Но я что-то забегаю вперед. Реальность 1970 года была такова, что мы с Дэвидом подписались на теорию открытого брака, но вели себя более или менее моногамно. Я говорю “более или менее”, потому что время от времени мы развлекались вместе с другими людьми, а Дэвид, по-видимому, принимал подворачивавшиеся ему предложения, пока курсировал без меня по своим рок-н-ролльным дорожкам. У меня же не было в то время других любовников, кроме него – ни мужчин, ни женщин.
С одной стороны, секс с Дэвидом был замечателен и воодушевляюще интимен, с другой же стороны он не был тем переворачивающим душу переживанием, каким может быть. Дэвид был жеребцом, а не истинным сластолюбцем, и я оказалась в типичной для многих молодых женщин ситуации: секс част и интенсивен, но наивысший порог удовольствия слаб или, в моем случае, недостижим.

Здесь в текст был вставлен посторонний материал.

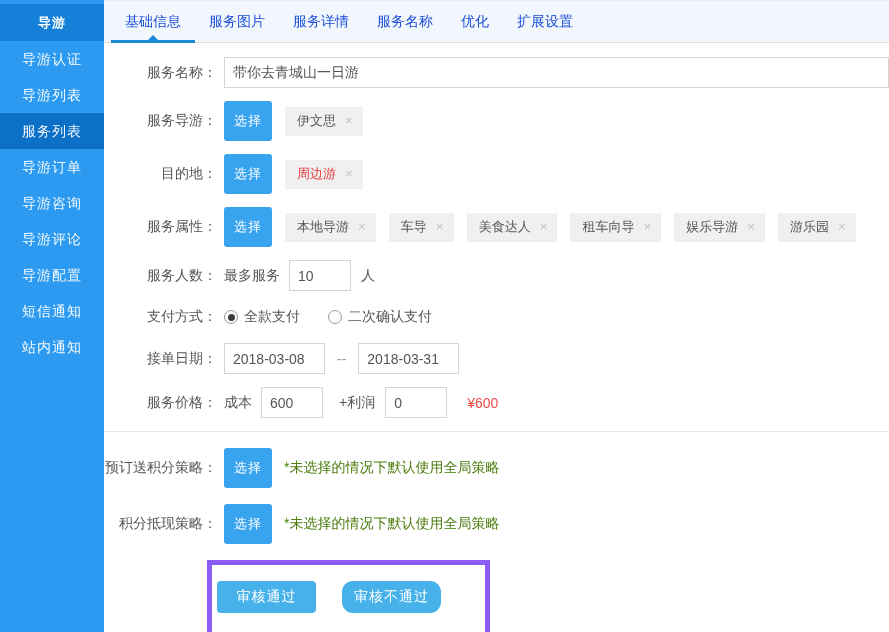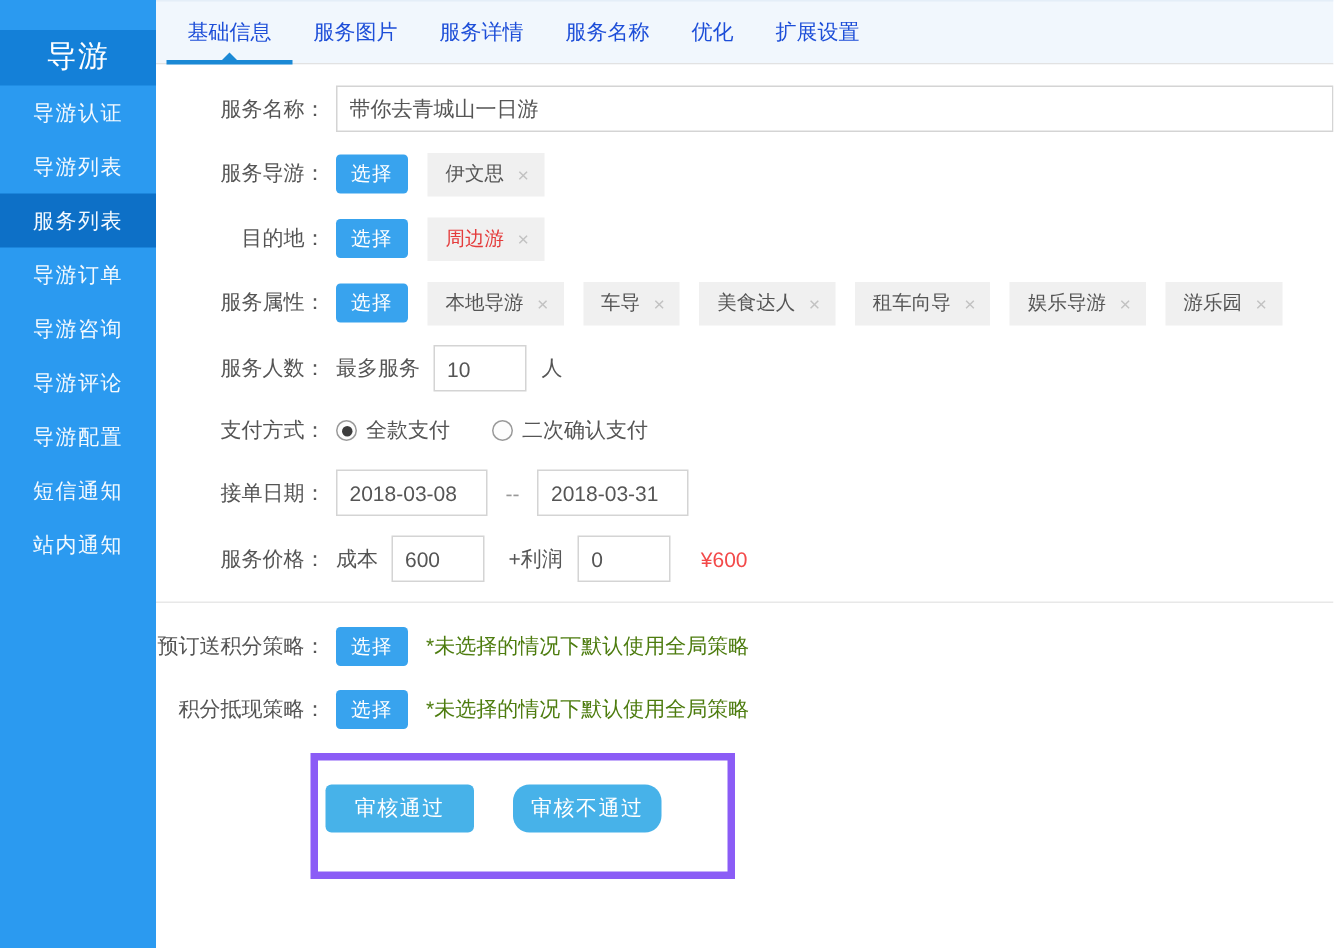--- a/index.html
+++ b/index.html
@@ -20,9 +20,9 @@
     color: #fff;
   }
   .sidebar-header {
-    margin-top: 20px; height: 37px; line-height: 37px;
+    margin-top: 4px; height: 37px; line-height: 37px;
     background: #1480d8;
-    text-align: center; font-weight: normal; font-size: 20px;
+    text-align: center; font-weight: bold; font-size: 13px;
     letter-spacing: 1px;
   }
   .side-item {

Вообще-то в те ранние дни в “Хэддон-Холле” Лоррэйн по-прежнему оставалась единственным человеком, доведшим меня до оргазма. Так что, можете себе представить, как тесно она была все еще вплетена в мое повседневное сознание, как громко ее голос все еще звучал в моей голове. Я по-прежнему носила с собой ее тетрадь любовных стихов (даже сейчас я чувствую запах акриловой краски на обложке, которую она сделала для меня), и я все еще носила ее любовь в своем сердце. И это было серьезной причиной какое-то время; прошла пара лет, прежде чем я начала флиртовать с другими женщинами, и несколько – прежде чем я встретила мужчину, способного привести меня к вершине сексуального блаженства. Мужчины были большим разочарованием.

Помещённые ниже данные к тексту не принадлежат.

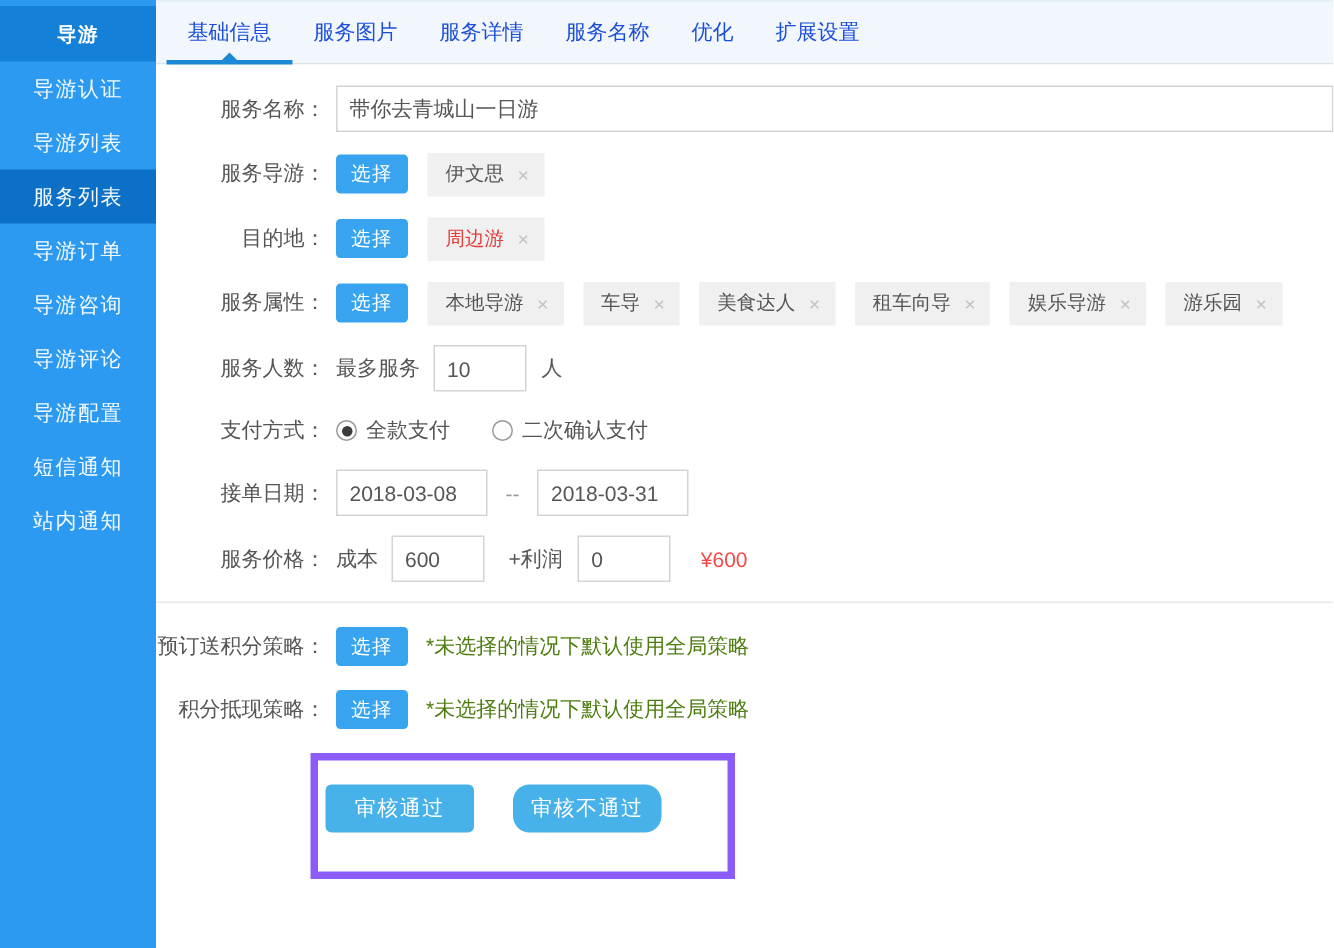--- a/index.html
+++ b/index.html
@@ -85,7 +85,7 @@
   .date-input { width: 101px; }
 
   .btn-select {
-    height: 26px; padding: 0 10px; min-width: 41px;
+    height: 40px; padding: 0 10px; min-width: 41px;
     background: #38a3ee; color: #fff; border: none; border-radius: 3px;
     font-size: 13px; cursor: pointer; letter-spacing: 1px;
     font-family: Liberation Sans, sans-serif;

Но секс был не главным в наших с Дэвидом отношених. В нашем партнерстве главным были творческое самовыражение, филосовский рост и достижение наших личных и общих честолюбивых целей.
И в этой области мы были очень интимны, очень доверительны, очень сплоченны и очень интенсивно “вместе”. Мы сидели вместе в “Хэддон-Холльской” цветущей красоте, разговаривали о Будде и Конфуции, Ньютоне и Эйнштейне, Кафке и Дали, египетских иероглифах и арабском алфавите, обо всех великих тайнах истории и творчества, стараясь вписать их и нас самих в наш новый смелый мир. Мы отправлялись на охоту за антикварными вещицами и декоративными сокровищами, которые Дэвид так обожал, и за всем, что само напрашивалось найти себе место в нашем доме. Мы блуждали по Лондону, навещали друзей и впитывали в себя искусство всякого рода. Мы развлекались и развлекали. Даже в те первые дни “Хэддон-Холл” был звездным салоном. Мы слушали пиратские радиостанции, смотрели немногие поп-события, которые в те времена мог предложить телек – в лучшем случае час-два в неделю – и разбирали увиденных артистов. Очень немногие были достойны того, чтобы на них смотреть, заключили мы, и почти никого, кому стоило бы подражать. Мы вычерчивали и планировали, мечтали и строили схемы, действовали и совершенствовались. Мы проводили вместе дни и ночи, мы непрерывно касались друг друга, мы держались за руки.
Это было так особенно, так интенсивно. Каждый из нас нашел человека, нужного ему, чтобы осуществить свои мечты, а для людей, как мы, это была ОЧЕНЬ сильная связь. Мы были за нее почти смущающе благодарны, почти сентиментально расчувствованы... Двое нас против всего мира; двое детишек, заявляющих права на будущее; заря, занимающаяся в доме, где Светящаяся Личность и ее проводник пробуждаются и готовятся к путешествию всей их жизни...
Впрочем, к делу. Наши первоважнейшие задачи были решены: Дэвидовский вышибала был при нем, домашняя база обеспечена и оперативно-действенна. Теперь нам требовались остальные пункты в нашем списке, под названием “Лестница к Звездам”. Самое главное: группа.